Le scénariste de la série-culte Stray Bullets pimente l'affaire avec quelques ninjas, pour faire couleur locale, et surtout d'improbables robots géants kamikazes, des espèces de Goldoraks destructeurs prêts à se sacrifier et programmés pour cela. C'est l'aspect le plus délirant et déconcertant mais qui présente l'avantage de quelques scènes très spectaculaires - le massacre d'un escadron du SHIELD et l'assaut d'un héliporteur.

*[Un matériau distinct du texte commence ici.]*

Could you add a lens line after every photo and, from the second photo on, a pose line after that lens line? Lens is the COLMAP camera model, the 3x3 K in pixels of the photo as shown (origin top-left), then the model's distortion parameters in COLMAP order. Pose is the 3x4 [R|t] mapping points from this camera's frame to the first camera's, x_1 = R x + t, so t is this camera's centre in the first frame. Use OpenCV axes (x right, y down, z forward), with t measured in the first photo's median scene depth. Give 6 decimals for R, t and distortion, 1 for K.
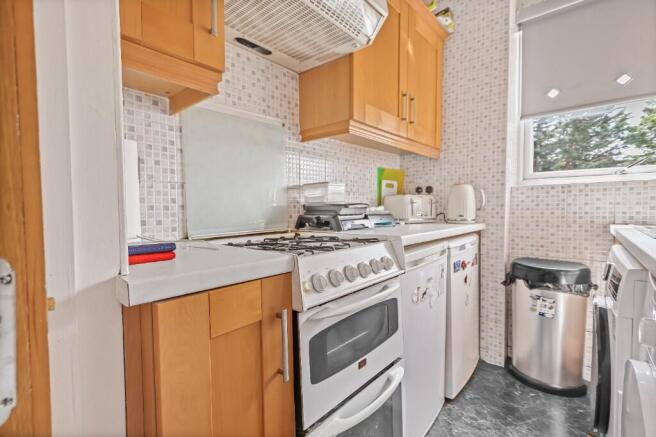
lens RADIAL K [[302.0, 0, 329.9], [0, 302.0, 216.2], [0, 0, 1]] dist [0.004522, 0.001782]
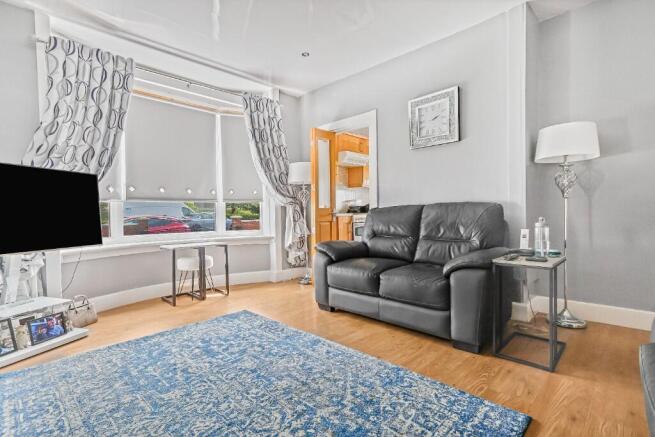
lens RADIAL K [[301.5, 0, 326.5], [0, 301.5, 216.8], [0, 0, 1]] dist [0.004522, 0.001782]
pose [[0.997162, -0.008928, -0.074754, -0.085896], [0.007678, 0.999826, -0.016988, 0.132575], [0.074892, 0.016366, 0.997057, -2.369372]]
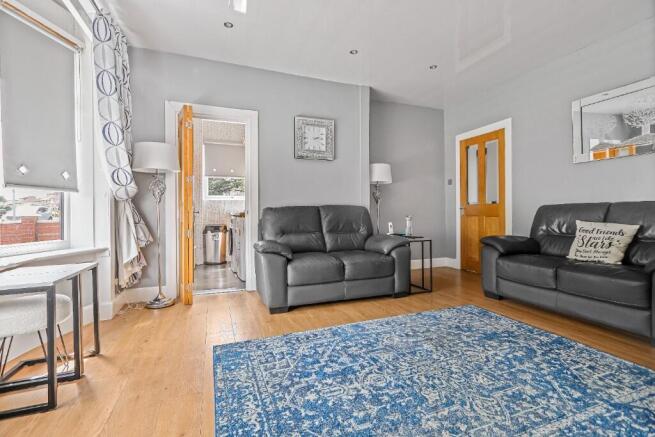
lens RADIAL K [[301.5, 0, 315.6], [0, 301.5, 212.3], [0, 0, 1]] dist [0.004522, 0.001782]
pose [[0.500777, 0.004096, 0.865566, -1.629341], [0.025994, 0.999467, -0.019768, 0.122444], [-0.865186, 0.032399, 0.500404, -1.622291]]
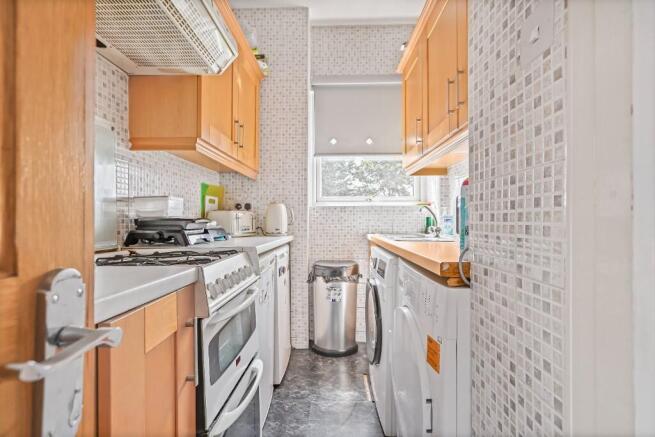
lens RADIAL K [[301.5, 0, 326.3], [0, 301.5, 217.0], [0, 0, 1]] dist [0.004522, 0.001782]
pose [[0.777153, 0.013170, 0.629173, -0.202218], [0.016441, 0.999015, -0.041219, 0.002121], [-0.629096, 0.042378, 0.776171, -0.060422]]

Nick Fury et Logan ont droit à une seule scène commune mais elle est réjouissante, chacun affirmant son caractère - Fury colérique, Logan matois. Bien qu'aujourd'hui Fury ait la tête, dans les comics, de son interprète au cinéma, Samuel L. Jackson, les puristes comme les autres lecteurs préféreront toujours l'original à la copie et c'est ce qu'autorise un épisode comme celui-ci, produit il y a sept ans, donc avant la saga Original Sin (qui a fait du personnage un remplaçant d'Uatu le Gardien - encore une idée "brillante" de Jason Aaron...).

Mais surtout, c'est l'occasion d'apprécier le talent du toujours trop rare David Aja, avant son sacre durant son run sur Hawkeye (écrit par Matt Fraction). L'espagnol s'approprie Wolverine avec génie, lui donnant tout de suite une attitude propre, râblée, pas trop grand, l'air ombrageux. En le dessinant en vêtements de ville, il le normalise, ce qui a pour effet de souligner le caractère de sa mission, sinon secrète, du moins officieuse, et en même temps habillé de manière cool, sans apprêt (un jean's, une chemise à carreaux).

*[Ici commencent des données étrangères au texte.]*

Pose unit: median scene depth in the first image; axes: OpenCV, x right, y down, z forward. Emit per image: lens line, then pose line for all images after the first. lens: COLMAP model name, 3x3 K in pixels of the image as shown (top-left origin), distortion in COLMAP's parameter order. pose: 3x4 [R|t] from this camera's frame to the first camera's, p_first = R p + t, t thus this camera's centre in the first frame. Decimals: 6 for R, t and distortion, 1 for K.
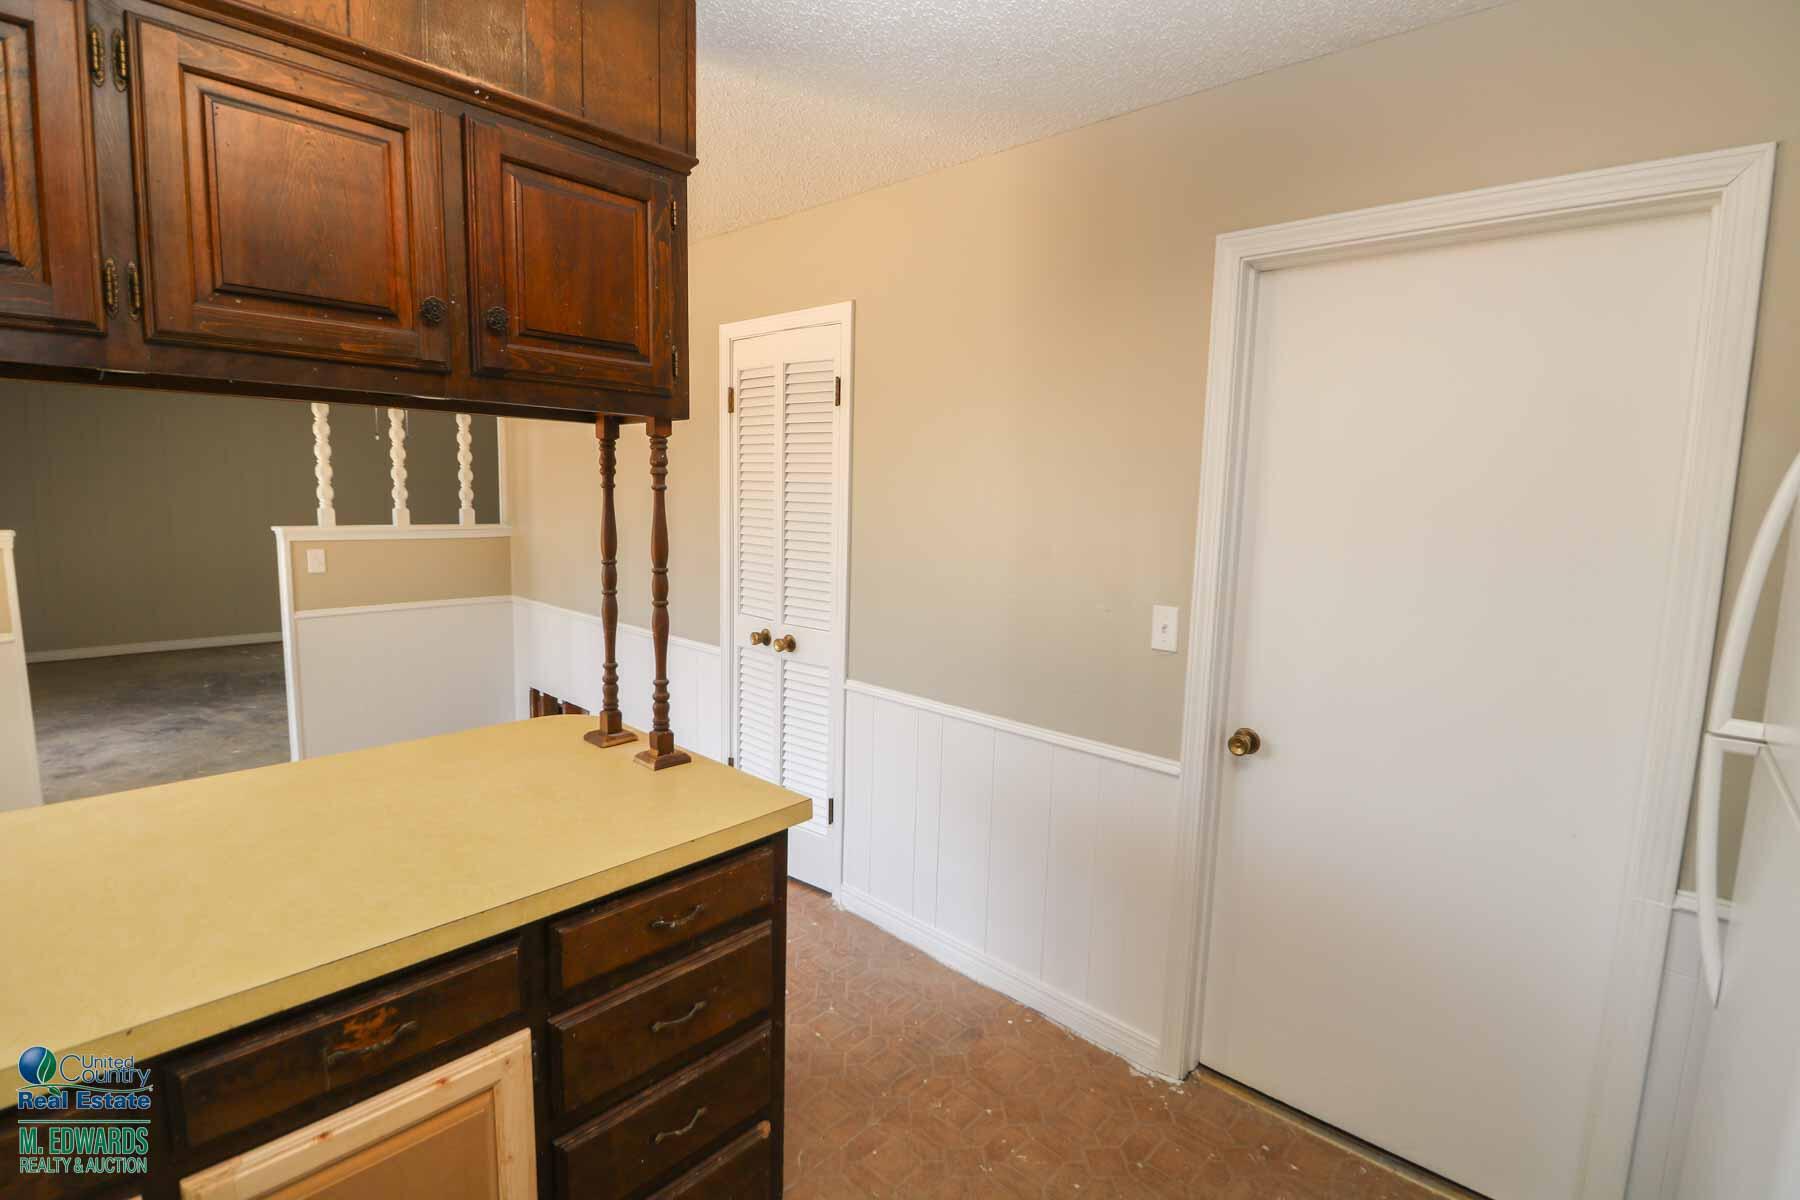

Aja est aussi un, sinon "le", maître du découpage. Ici, il ne déploie pas tout son génie comme lorsqu'il s'occupera des épisodes de Hawkeye mais nous gratifie de quelques fulgurances dont l'esthétisme ne sacrifie jamais à l'efficacité narrative. Une page montre l'escadron du SHIELD dans des espèces de capsules volantes de combat puis la page suivante, Aja dipose Fury au centre dans son module, entouré des visages de ses agents dans leurs appareils comme s'ils apparaissaient sur des écrans de contrôle dans l'engin de leur chef. Le design du module est d'autant plus remarquable qu'il se découpe sur un fond blanc et que sa forme est sphérique. L'effet est simple mais maximal.

Lors des scènes calmes, où le dialogue domine, Aja s'inspire de son influence évidente pour David Mazzucchelli (entre Aja, Lapham et Mazz', ça fait beaucoup de David...), alternant des bandes de deux cases et de trois cases. La lecture est ainsi rythmée sans être hachée d'autant que chaque vignette est bien remplie. Le minimalisme du dessin des visages n'empêche pas qu'ils soient très expressifs comme toujours chez le dessinateur espagnol, disciple du fameux "less is more" d'Alex Toth.

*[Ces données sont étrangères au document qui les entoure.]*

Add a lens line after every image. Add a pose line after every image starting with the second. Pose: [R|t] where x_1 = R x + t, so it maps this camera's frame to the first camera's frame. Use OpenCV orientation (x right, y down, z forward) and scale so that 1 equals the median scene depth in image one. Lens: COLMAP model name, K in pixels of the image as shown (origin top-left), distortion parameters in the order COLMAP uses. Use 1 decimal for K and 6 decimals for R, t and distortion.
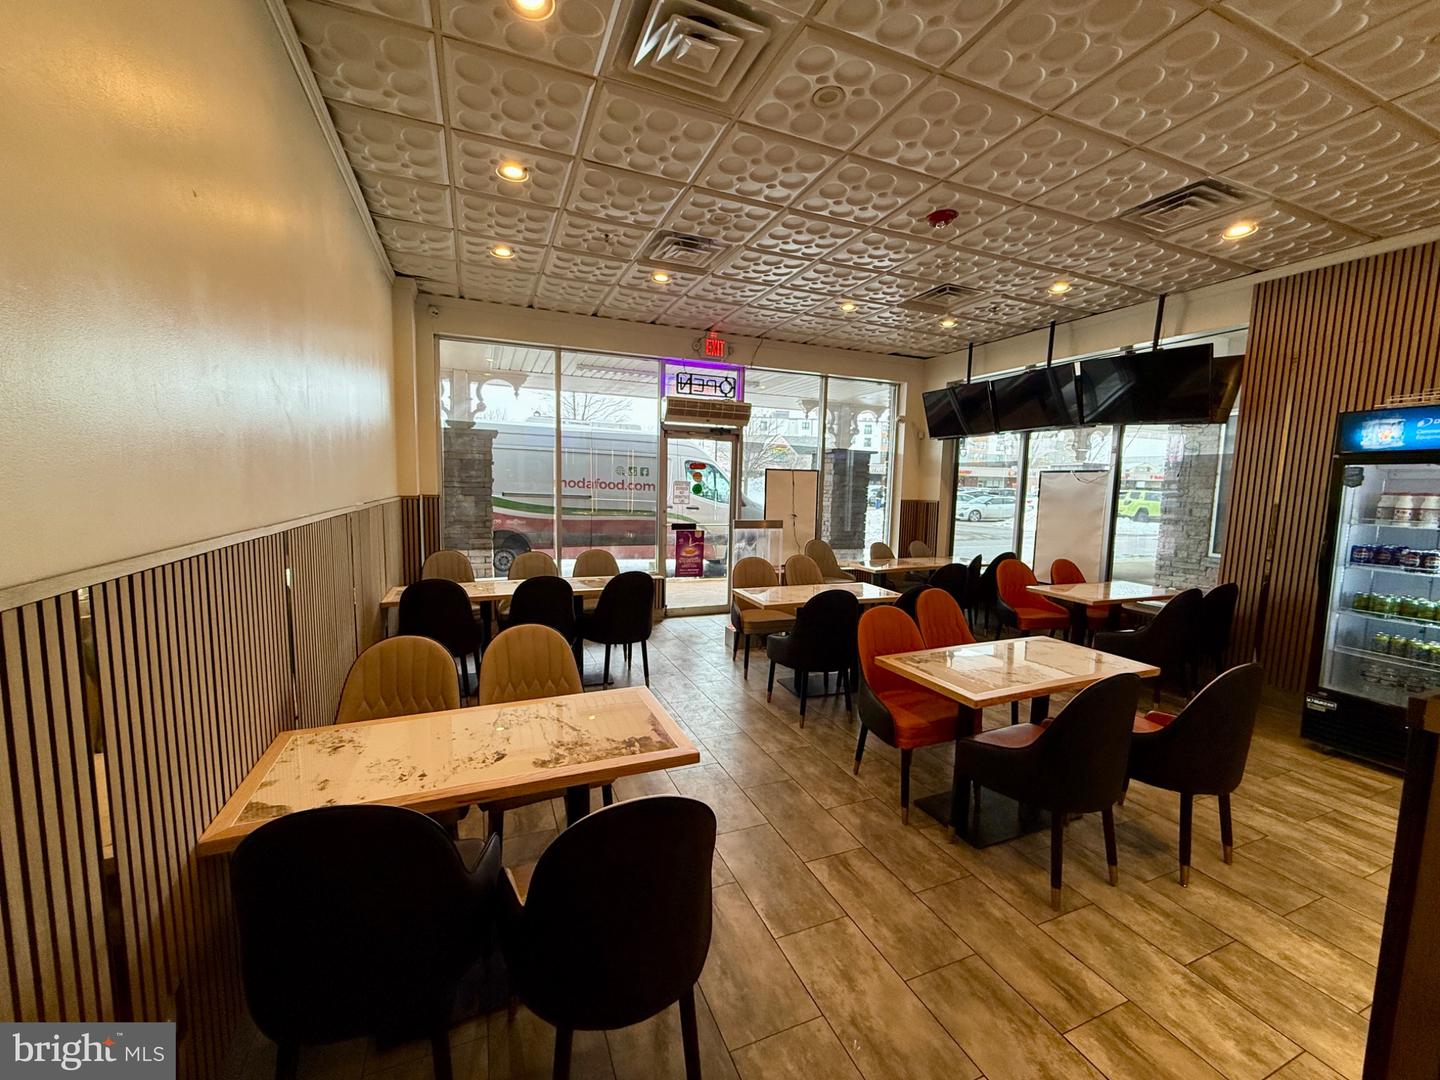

Quand il faut en revanche aérer l'action, Aja procède par grandes cases, mais dont la disposition ne se départit jamais d'une sorte de géométrie appliquée à la page. La composition reste prédominante, il ne s'agit jamais de produire une grande image juste pour épater la galerie et quand l'image en question est coupée, c'est pour mieux évoquer le mouvement des personnages (Logan et Kanaye sur le point de sauter de l'héliporteur du SHIELD, Logan et Kanaye en chute libre).

Aja a aussi visiblement donné des indications précises concernant le lettrage à David Lanphear (encore un David, décidément !) puisqu'il utilise plusieurs onomatopées, notamment pour bruiter le son des mitraillettes de façon insistante et oppressante. En vérité, tous ces éléments convergent : on se croirait dans un film d'exploitation des années 70, avec les outrances de la série B (voire Z), et d'ailleurs il suffit d'observer la coupe des pantalons (à pattes d'éph') pour avoir la confirmation que l'histoire se déroule à cette époque. 

La colorisation, superbe d'Elizabeth Breitweiser (dont, je crois, c'est l'unique collaboration avec Aja), a le bon goût de ne jamais empiéter sur le dessin, mais de lui apporter discrètement des nuances, des effets de texture ou de volume (plus raffinés que ceux de Matt Hollingsworth sur Hawkeye qui travaillait avec une palette volontairement réduite).

Comme si Marvel avait eu, à l'époque, conscience de tenir là un objet spécial, le numéro sortit sans page de publicité ! C'est dire si ce one-shot touche juste et frappe fort, écrit avec tonus et magnifié par un des artistes les plus importants de l'industrie.